Aim of the exercise: Of all the lines in the entries below, give again exactly those starting at the line containing "index mcp: (1025, 882)" and ending at the line containing "thumb mcp: (1153, 951)", both ends included, and no others.

Provided records:
Content starts

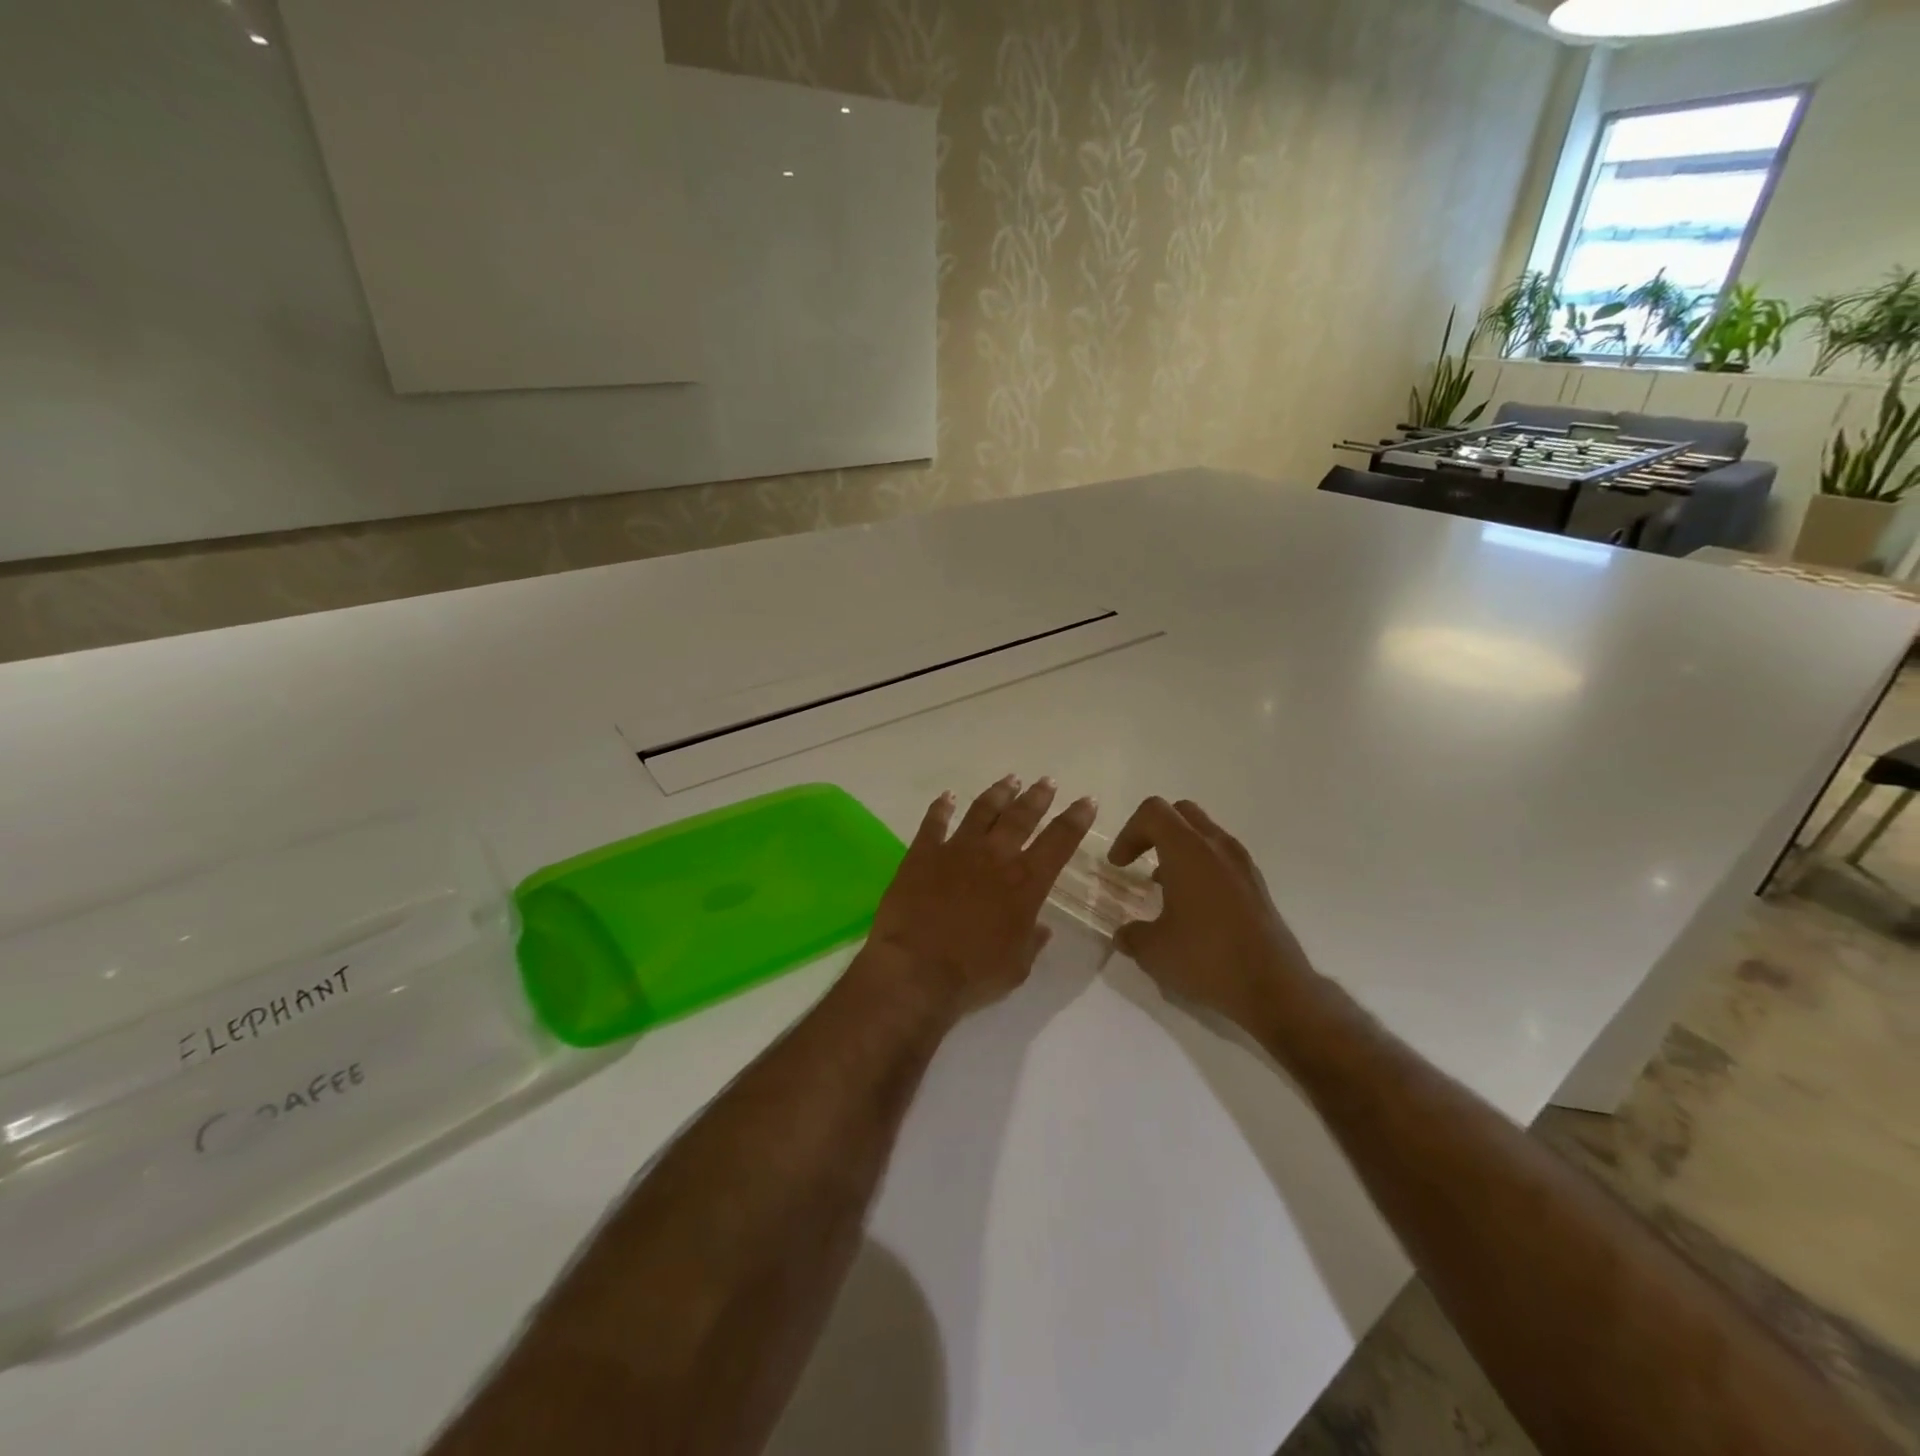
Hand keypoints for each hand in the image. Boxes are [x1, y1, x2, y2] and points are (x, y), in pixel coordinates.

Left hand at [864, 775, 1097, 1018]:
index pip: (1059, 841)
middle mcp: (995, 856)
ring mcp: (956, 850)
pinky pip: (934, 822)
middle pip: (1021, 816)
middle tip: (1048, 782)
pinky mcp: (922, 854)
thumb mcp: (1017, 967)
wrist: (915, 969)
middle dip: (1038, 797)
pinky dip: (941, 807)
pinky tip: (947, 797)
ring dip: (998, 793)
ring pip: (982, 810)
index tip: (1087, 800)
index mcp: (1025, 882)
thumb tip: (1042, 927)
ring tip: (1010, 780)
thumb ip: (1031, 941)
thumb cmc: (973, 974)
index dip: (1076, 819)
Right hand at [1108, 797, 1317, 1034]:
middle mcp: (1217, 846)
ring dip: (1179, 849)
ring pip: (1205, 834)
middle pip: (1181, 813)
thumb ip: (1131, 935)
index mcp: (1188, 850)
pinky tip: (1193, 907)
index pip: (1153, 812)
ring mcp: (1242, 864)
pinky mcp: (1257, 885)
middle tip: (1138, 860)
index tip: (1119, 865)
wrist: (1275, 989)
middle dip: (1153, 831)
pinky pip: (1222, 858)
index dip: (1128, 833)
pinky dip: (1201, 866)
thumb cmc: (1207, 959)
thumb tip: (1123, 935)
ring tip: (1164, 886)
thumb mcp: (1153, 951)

Content ends
Content starts

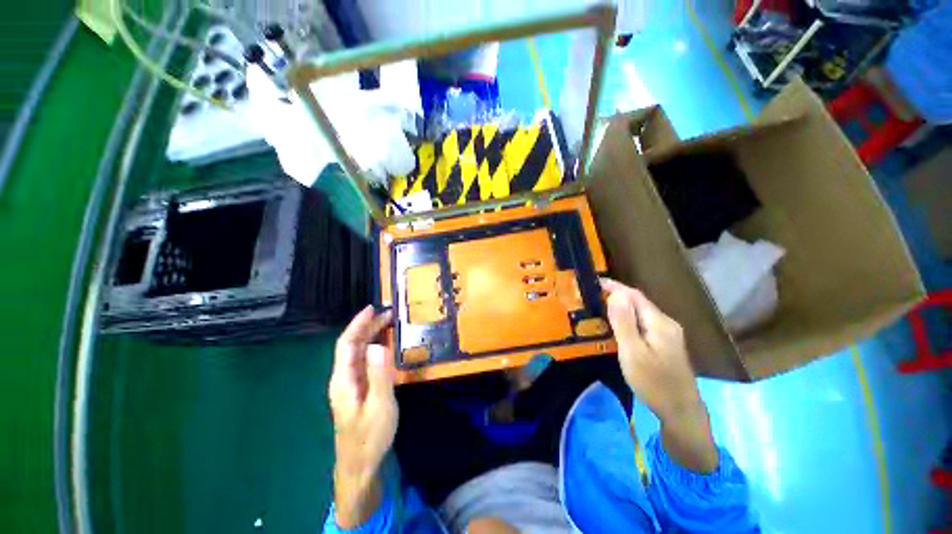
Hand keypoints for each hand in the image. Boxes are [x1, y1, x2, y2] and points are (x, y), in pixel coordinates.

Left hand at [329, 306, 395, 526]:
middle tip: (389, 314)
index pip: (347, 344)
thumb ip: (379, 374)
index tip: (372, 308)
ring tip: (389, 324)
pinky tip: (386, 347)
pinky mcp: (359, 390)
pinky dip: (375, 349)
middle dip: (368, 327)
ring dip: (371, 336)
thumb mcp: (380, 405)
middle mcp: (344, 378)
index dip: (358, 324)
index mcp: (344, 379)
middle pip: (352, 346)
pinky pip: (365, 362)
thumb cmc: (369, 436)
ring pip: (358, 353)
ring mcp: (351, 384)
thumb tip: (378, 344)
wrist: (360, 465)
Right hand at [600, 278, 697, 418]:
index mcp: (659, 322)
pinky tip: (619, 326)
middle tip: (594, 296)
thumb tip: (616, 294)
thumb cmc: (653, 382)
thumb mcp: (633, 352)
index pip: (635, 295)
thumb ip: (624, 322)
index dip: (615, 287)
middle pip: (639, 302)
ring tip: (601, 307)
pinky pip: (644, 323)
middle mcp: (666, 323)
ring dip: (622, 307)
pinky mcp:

Content ends

Answer box:
index mcp: (1025, 882)
thumb tip: (1042, 927)
ring tip: (1010, 780)
thumb ip: (1031, 941)
thumb cmc: (973, 974)
index dip: (1076, 819)
Right hand at [1108, 797, 1317, 1034]:
middle mcp: (1217, 846)
ring dip: (1179, 849)
ring pip: (1205, 834)
middle pip: (1181, 813)
thumb ip: (1131, 935)
index mcp: (1188, 850)
pinky tip: (1193, 907)
index pip: (1153, 812)
ring mcp: (1242, 864)
pinky mcp: (1257, 885)
middle tip: (1138, 860)
index tip: (1119, 865)
wrist: (1275, 989)
middle dip: (1153, 831)
pinky pip: (1222, 858)
index dip: (1128, 833)
pinky dip: (1201, 866)
thumb cmc: (1207, 959)
thumb tip: (1123, 935)
ring tip: (1164, 886)
thumb mcp: (1153, 951)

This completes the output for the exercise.